Ethernet over USB has two meanings: Ethernet devices via USB and USB as an Ethernet network.
Ethernet devices via USB
The ability to connect Ethernet devices via USB ports is known as Ethernet over USB. There are many low-cost commercial adapters available to do this.
There are numerous protocols for Ethernet-style networking over USB. The main motivation for these protocols is to allow application-independent exchange of data with USB devices, instead of specialized protocols such as video or MTP. Even though USB is not a physical Ethernet, the networking stacks of all major operating systems are set up to transport 802.3 frames, without caring much what the underlying transport really is.
The main industry protocols are (in chronological order): Remote NDIS (RNDIS, a Microsoft vendor protocol), Ethernet Control Model (ECM), Ethernet Emulation Model (EEM), and Network Control Model (NCM). The latter three are part of the larger Communications Device Class (CDC) group of protocols of the USB Implementers Forum (USB-IF). They are available for download from the USB-IF (see below). The RNDIS specification is available from Microsoft's web site. Regarding de facto standards, some standards, such as ECM, specify use of USB resources that early systems did not have. However, minor modifications of the standard, so-called subsets, make practical implementations possible on such platforms. Remarkably, even some of the most modern platforms need minor accommodations and therefore support for these subsets is still needed.

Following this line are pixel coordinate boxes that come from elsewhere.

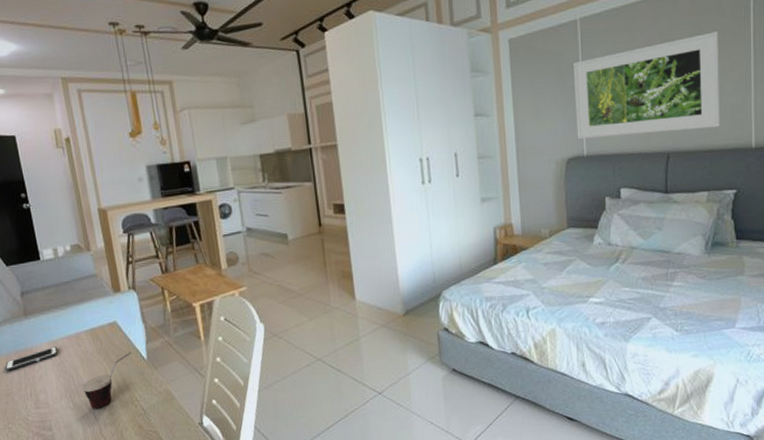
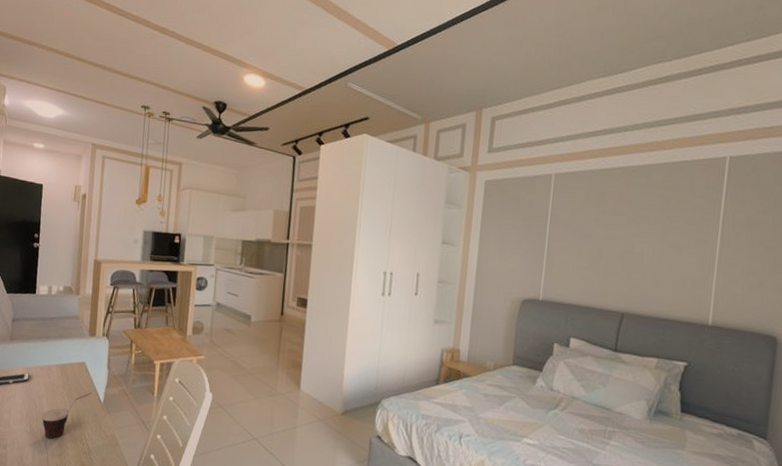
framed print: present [574,31,720,140] -> none [535,208,688,299]

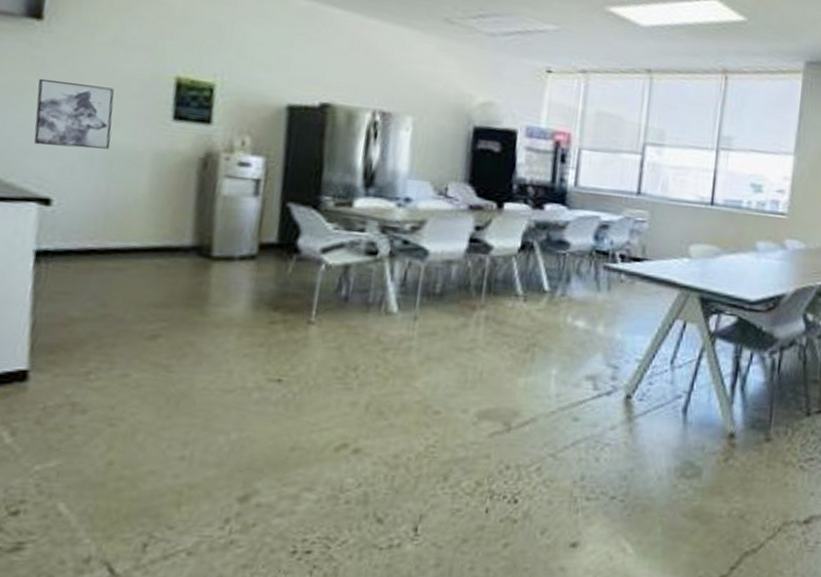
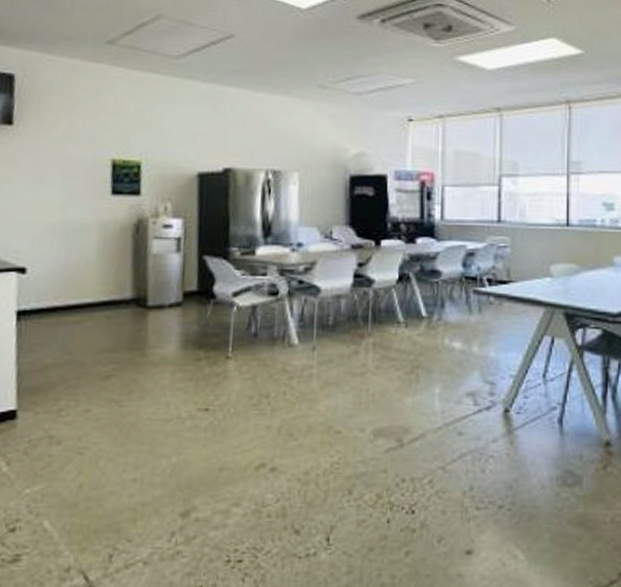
wall art: present [33,78,114,149] -> none [11,171,67,225]

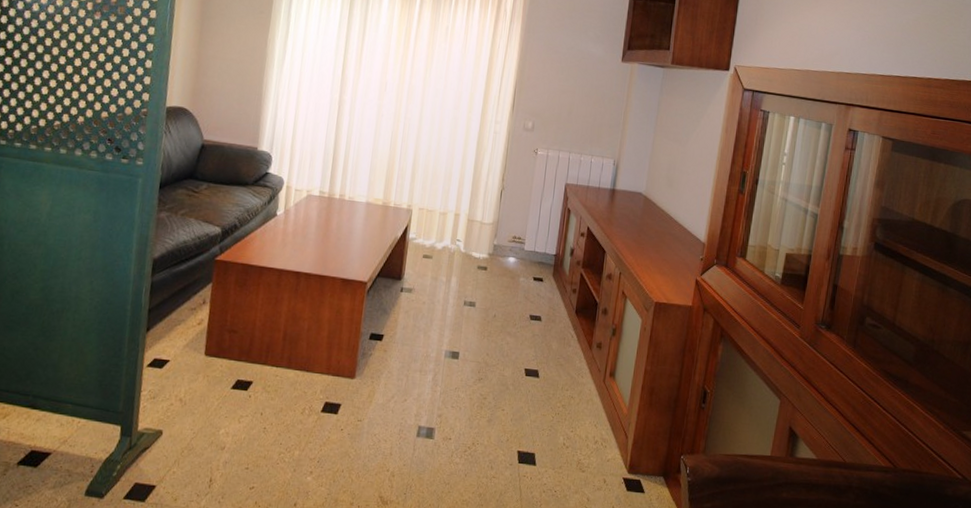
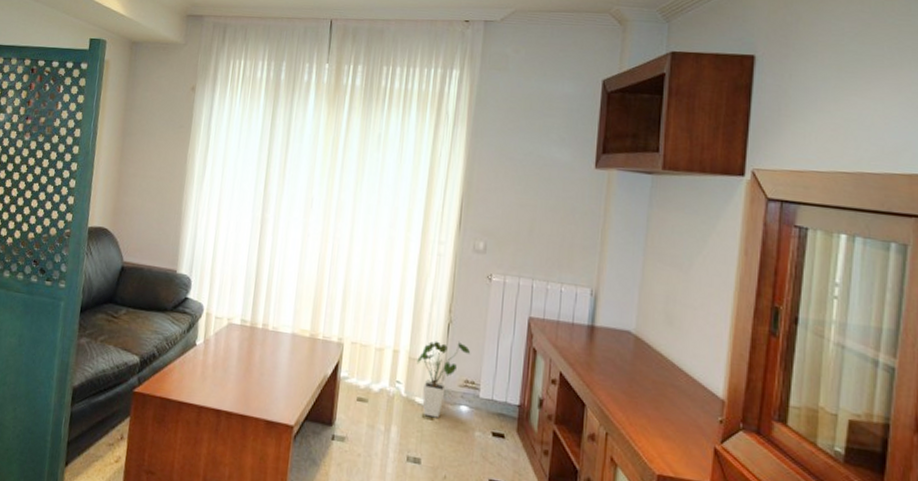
house plant: none [474,204,519,269] -> present [417,341,471,419]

Of these protocols ECM is by far the simplest—frames are simply sent and received without modification one at a time. This was a good strategy for USB 1.1 systems (current when the protocol was issued) with 64 byte packets but not for USB 2.0 systems which use 512 byte packets.
The problem is that Ethernet frames are about 1500 bytes in size—about 3 USB 2.0 packets, and 23 USB 1.1 packets. According how the USB system works, each packet is sent as a transfer, a series of maximum-length packets terminated by a short packet or a special ZLP (zero-length packet). After this, there is bus latency, where nothing is sent until another transfer can be initiated. This reduces bus occupancy, meaning that nothing is sent for considerable fractions of bus time. A gap every 23 frames is not noticeable, but a gap every three frames can be very costly to throughput.
As USB has become faster, devices have also become hungrier for data and so there is now demand for sending large amounts of data - either to be stored on the device, or be relayed over wireless links (see 3GPP Long Term Evolution).
Since the new devices, although faster than before, are still much lower in power than desktop PCs, the issue of careful data handling arises, to maximize use of DMA resources on the device and minimize (or eliminate) copying of data (zero-copy). The NCM protocol has elaborate provisions for this. See link below for careful protocol comparisons.
The USB-eth module in Linux emulates an Ethernet device, using USB as the physical medium. Once created, this network interface can be assigned an IP address and otherwise treated as though it were ordinary Ethernet hardware. The USB-eth module allows the USB device to "see" a network, ping other IP addresses, and even "talk" DHCP, HTTP, NFS, telnet, and e-mail. In short, any applications that work over real Ethernet interfaces will work over a USB-eth interface without modification, because they can't tell that they aren't using real Ethernet hardware.
On Linux hosts, the corresponding Ethernet-over-USB kernel module is called usbnet. A recently announced usbnet-style driver for Win32 hosts is called the Bahia Network Driver.
The approach allows devices with very limited communications hardware to operate over IP networks. The Linux kernel for the iPAQ uses this communications strategy exclusively, since the iPAQ hardware has neither an accessible legacy (RS-232/RS-422) serial port nor a dedicated network interface.